___ Source document
Olajuwon's Heartbeat Back to Normal
Nov. 20, 1996
HOUSTON (AP) _ Although Hakeem Olajuwon's heartbeat was back to normal Wednesday, the Houston Rockets' center remained hospitalized as doctors performed further tests.
Olajuwon developed an irregular heartbeat after drinking a glass of cold water at halftime Tuesday night.
He was given medication to try to stabilize his heart, but when that was not successful, doctors used a defibrillator Wednesday to shock his heart back to normal, said Dr. Bruce Moseley, a team physician.
Moseley said Olajuwon, 33, could be released from The Methodist Hospital within the next day or so, depending on test results.
Team officials expected Olajuwon to be sidelined for five to seven days.
The abnormal rhythm, or arrhythmia, appears similar to the irregular heartbeat he had in 1991, Moseley said.
``It resolved and he did well, and we hope it's going to do the same thing this time,'' Moseley said.
Doctors were optimistic further tests would show no problems. They do not believe the reoccurrence stems from any degeneration or abnormality of the heart.
``Barring unusual findings in further tests, we hope and expect that this will resolve and that he will go on and do very well,'' Moseley said.
______
___ Records shown
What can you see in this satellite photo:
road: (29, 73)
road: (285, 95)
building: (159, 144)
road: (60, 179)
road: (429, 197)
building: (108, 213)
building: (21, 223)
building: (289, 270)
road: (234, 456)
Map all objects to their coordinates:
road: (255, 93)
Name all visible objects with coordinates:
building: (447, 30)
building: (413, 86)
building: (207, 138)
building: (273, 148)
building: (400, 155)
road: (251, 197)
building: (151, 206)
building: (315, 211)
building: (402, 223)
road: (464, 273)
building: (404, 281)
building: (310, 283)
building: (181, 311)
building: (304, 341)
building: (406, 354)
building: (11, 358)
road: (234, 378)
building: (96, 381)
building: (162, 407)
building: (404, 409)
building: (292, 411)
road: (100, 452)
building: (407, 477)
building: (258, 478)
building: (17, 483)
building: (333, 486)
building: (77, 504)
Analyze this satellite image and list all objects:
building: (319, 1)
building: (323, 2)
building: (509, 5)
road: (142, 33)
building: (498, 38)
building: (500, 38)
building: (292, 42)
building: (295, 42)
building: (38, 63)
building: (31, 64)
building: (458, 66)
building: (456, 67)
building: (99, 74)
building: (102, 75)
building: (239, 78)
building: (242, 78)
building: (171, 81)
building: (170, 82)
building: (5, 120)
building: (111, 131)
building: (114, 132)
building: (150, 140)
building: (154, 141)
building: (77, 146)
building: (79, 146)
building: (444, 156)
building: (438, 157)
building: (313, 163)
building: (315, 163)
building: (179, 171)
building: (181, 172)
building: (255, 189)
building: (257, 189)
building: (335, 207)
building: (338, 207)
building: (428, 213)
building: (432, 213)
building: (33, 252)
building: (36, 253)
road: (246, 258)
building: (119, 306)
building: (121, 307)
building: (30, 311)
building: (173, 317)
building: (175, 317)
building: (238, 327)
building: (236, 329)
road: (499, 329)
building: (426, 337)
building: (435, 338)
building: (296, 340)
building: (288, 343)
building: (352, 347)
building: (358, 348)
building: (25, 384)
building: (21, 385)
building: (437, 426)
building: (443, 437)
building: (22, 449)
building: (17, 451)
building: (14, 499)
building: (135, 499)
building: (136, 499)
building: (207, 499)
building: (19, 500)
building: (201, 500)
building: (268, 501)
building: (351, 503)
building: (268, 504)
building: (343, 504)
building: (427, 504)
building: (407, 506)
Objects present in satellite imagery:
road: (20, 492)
______
### [Aim of the exercise]
Reproduce the full news report on Olajuwon's heartbeat word for word, from its headline through the final quotation.

### [Response box]
Olajuwon's Heartbeat Back to Normal
Nov. 20, 1996
HOUSTON (AP) _ Although Hakeem Olajuwon's heartbeat was back to normal Wednesday, the Houston Rockets' center remained hospitalized as doctors performed further tests.
Olajuwon developed an irregular heartbeat after drinking a glass of cold water at halftime Tuesday night.
He was given medication to try to stabilize his heart, but when that was not successful, doctors used a defibrillator Wednesday to shock his heart back to normal, said Dr. Bruce Moseley, a team physician.
Moseley said Olajuwon, 33, could be released from The Methodist Hospital within the next day or so, depending on test results.
Team officials expected Olajuwon to be sidelined for five to seven days.
The abnormal rhythm, or arrhythmia, appears similar to the irregular heartbeat he had in 1991, Moseley said.
``It resolved and he did well, and we hope it's going to do the same thing this time,'' Moseley said.
Doctors were optimistic further tests would show no problems. They do not believe the reoccurrence stems from any degeneration or abnormality of the heart.
``Barring unusual findings in further tests, we hope and expect that this will resolve and that he will go on and do very well,'' Moseley said.